··· PASSAGE
Past light: Creating bohemian vintage hideaways that ooze Hollywood glamour

Sera at her desk

Sera at her desk - Credit: Archant

Interior designer Sera Hersham-Loftus explains how tailored lighting helps her create interiors ripe for magic and seduction, which have proved so popular with Courtney Love, Sadie Frost and Patsy Kensit

“I hate overhead lighting, I hate spotlights in the ceiling, I hate all that sort of stuff,” says Sera Hersham-Loftus sitting in her Maida Vale flat, with its Colonial-cum-Rococo by way of 1970s soft porn set décor.

“I’m a real 1930s girl. The lighting in the 30s would always be wall lights and table lights and that’s exactly how I design a room. I have loads of plants and I always backlight them and I light very tall skinny candles everywhere so at night my rooms always look like very romantic, magical, mysterious spaces.”
······
### [DIRECTIVE A]
Which decade does Sera Hersham-Loftus say she is "a real" girl of, according to the article?
### [DIRECTIVE B]
In the article, take the stretch that opens with the words containing "Past light: Creating" and closes with "porn set décor.", and write it out again with "spotlights" renamed to "downlights".
··· PROVIDED DATA
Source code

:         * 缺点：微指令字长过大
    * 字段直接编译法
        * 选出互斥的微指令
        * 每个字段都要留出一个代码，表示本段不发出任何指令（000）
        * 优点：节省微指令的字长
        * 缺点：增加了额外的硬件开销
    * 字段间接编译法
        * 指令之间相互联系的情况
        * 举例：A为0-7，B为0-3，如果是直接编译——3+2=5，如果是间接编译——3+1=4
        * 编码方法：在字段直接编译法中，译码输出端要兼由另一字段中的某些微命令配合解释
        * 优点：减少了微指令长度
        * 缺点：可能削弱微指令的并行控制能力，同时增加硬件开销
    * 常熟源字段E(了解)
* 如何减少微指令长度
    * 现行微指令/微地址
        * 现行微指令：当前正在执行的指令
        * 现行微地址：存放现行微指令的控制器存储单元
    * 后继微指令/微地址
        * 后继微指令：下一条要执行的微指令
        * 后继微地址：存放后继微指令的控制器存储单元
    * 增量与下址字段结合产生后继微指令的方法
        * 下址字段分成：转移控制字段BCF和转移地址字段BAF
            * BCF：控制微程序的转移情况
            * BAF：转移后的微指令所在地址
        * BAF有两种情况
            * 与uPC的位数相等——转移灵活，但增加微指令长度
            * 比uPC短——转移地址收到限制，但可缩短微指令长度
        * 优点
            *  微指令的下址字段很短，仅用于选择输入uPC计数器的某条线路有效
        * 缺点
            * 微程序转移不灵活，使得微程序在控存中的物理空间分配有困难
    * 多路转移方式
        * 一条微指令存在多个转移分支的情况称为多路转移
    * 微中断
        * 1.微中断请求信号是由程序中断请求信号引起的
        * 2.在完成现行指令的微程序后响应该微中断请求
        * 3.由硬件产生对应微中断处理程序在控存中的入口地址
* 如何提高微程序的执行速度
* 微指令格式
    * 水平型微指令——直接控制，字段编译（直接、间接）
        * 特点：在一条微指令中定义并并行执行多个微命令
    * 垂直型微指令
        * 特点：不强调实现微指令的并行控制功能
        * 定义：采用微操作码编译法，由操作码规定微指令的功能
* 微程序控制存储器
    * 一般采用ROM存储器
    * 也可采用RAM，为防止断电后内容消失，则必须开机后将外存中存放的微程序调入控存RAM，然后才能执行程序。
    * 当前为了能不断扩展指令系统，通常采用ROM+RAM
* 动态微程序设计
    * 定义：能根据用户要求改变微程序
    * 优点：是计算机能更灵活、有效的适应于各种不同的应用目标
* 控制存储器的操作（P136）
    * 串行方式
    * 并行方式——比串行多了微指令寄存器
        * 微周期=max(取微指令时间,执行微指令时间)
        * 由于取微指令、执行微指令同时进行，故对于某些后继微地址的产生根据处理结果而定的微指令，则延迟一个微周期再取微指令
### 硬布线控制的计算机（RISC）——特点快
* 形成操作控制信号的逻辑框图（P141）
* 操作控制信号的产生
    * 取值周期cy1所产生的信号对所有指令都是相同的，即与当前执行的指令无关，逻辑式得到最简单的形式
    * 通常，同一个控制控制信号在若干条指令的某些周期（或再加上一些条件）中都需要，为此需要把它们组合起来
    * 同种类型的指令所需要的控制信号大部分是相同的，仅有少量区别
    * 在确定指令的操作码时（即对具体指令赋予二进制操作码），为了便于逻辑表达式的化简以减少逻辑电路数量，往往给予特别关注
······
### [TASK OUTPUT A]
The 1930s.

### [TASK OUTPUT B]
Past light: Creating bohemian vintage hideaways that ooze Hollywood glamour

Sera at her desk

Sera at her desk - Credit: Archant

Interior designer Sera Hersham-Loftus explains how tailored lighting helps her create interiors ripe for magic and seduction, which have proved so popular with Courtney Love, Sadie Frost and Patsy Kensit

“I hate overhead lighting, I hate downlights in the ceiling, I hate all that sort of stuff,” says Sera Hersham-Loftus sitting in her Maida Vale flat, with its Colonial-cum-Rococo by way of 1970s soft porn set décor.